What is needed -> Copy the records word for word, starting at the line that contains "pose: elev=119.3 azim=74.9" and going through the end of the records. Leave the pictures out.

Supplied information ->
= = = =

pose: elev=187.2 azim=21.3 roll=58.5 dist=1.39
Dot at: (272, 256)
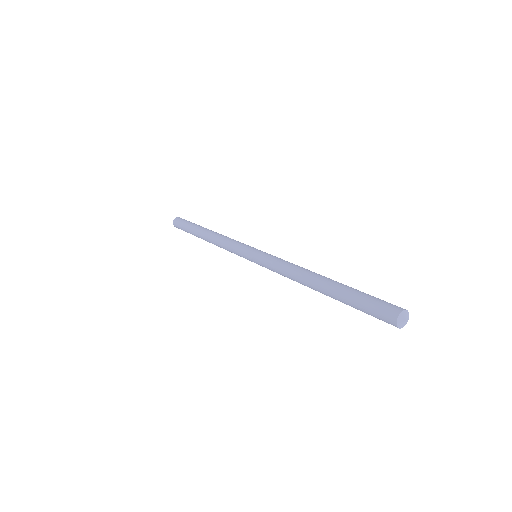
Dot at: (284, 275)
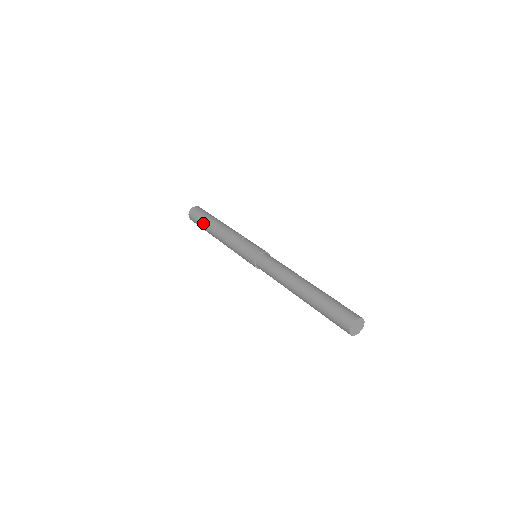
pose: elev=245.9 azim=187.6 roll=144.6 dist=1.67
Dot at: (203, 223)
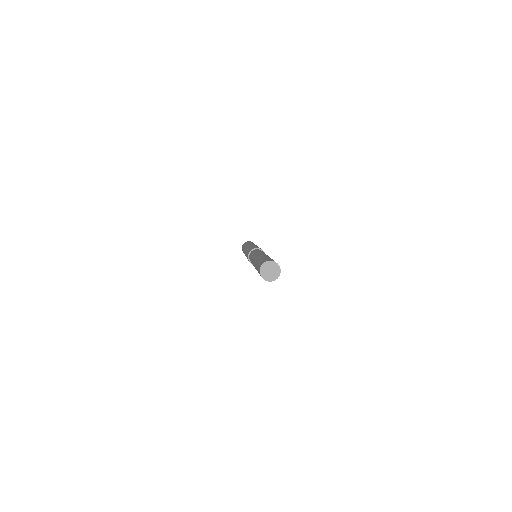
Dot at: occluded
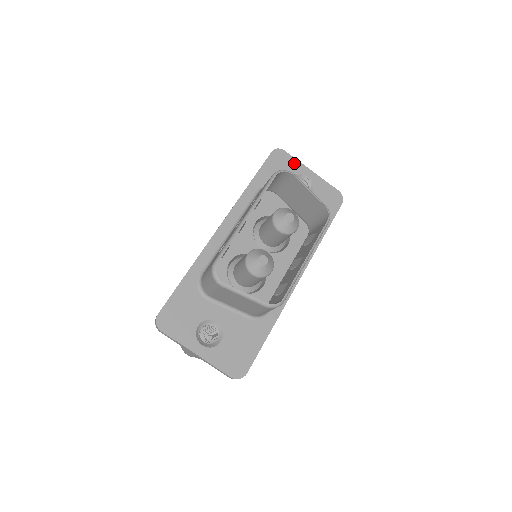
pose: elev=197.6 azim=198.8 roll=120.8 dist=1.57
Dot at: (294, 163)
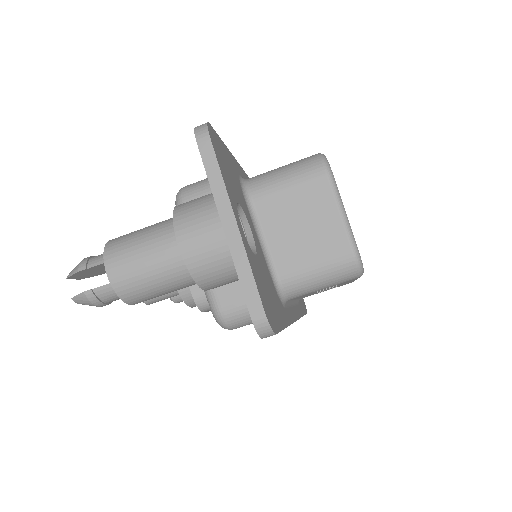
Dot at: occluded
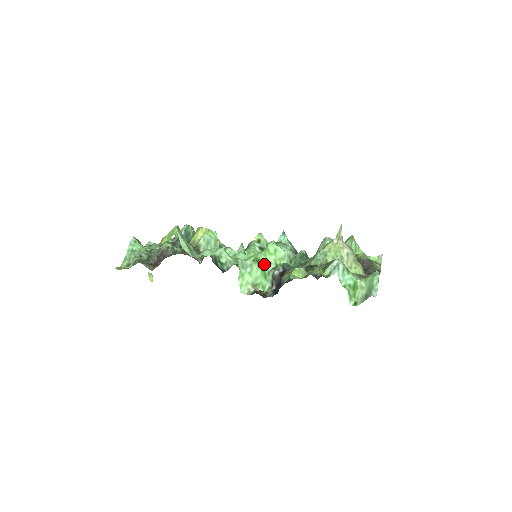
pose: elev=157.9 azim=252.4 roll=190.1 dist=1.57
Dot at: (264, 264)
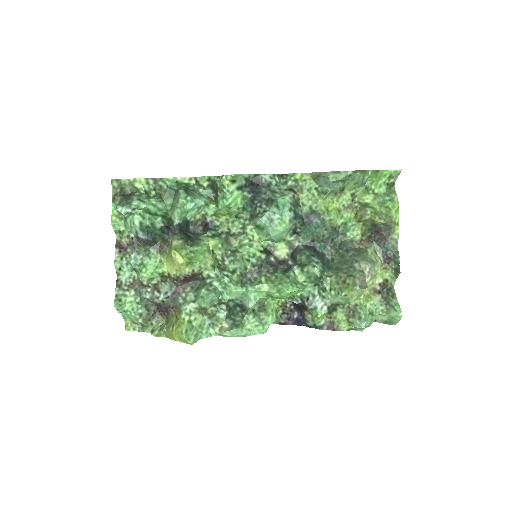
Dot at: (280, 298)
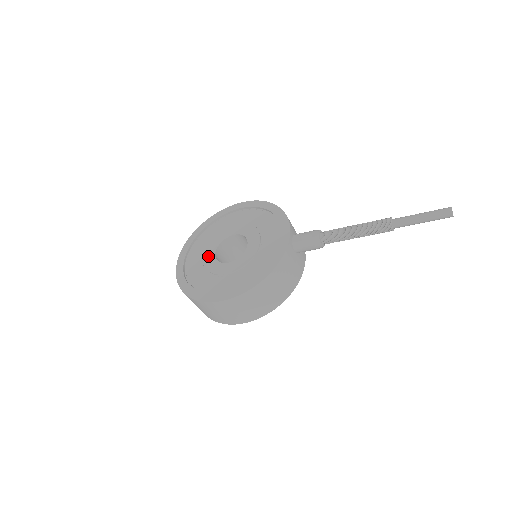
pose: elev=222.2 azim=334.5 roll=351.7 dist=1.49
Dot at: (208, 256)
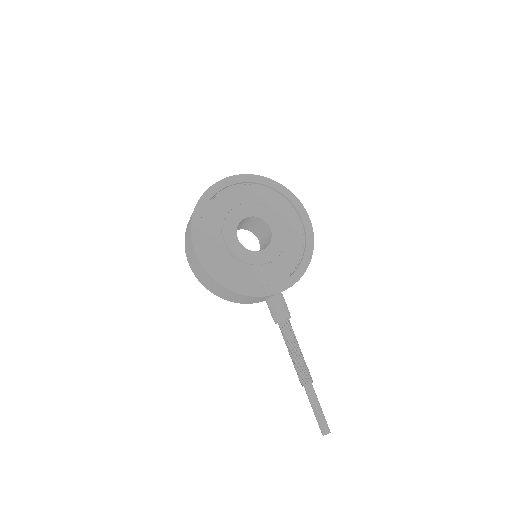
Dot at: (242, 211)
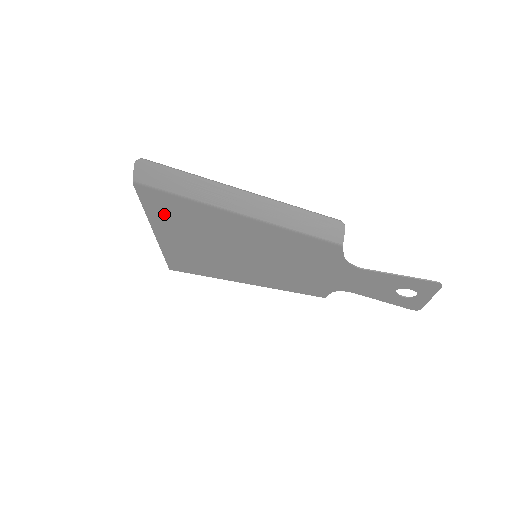
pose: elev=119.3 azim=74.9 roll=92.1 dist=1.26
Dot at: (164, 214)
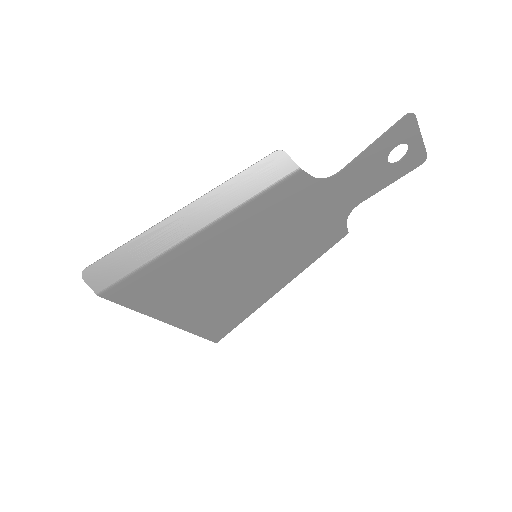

= = = =

Solved exercise ->
pose: elev=119.3 azim=74.9 roll=92.1 dist=1.26
Dot at: (164, 214)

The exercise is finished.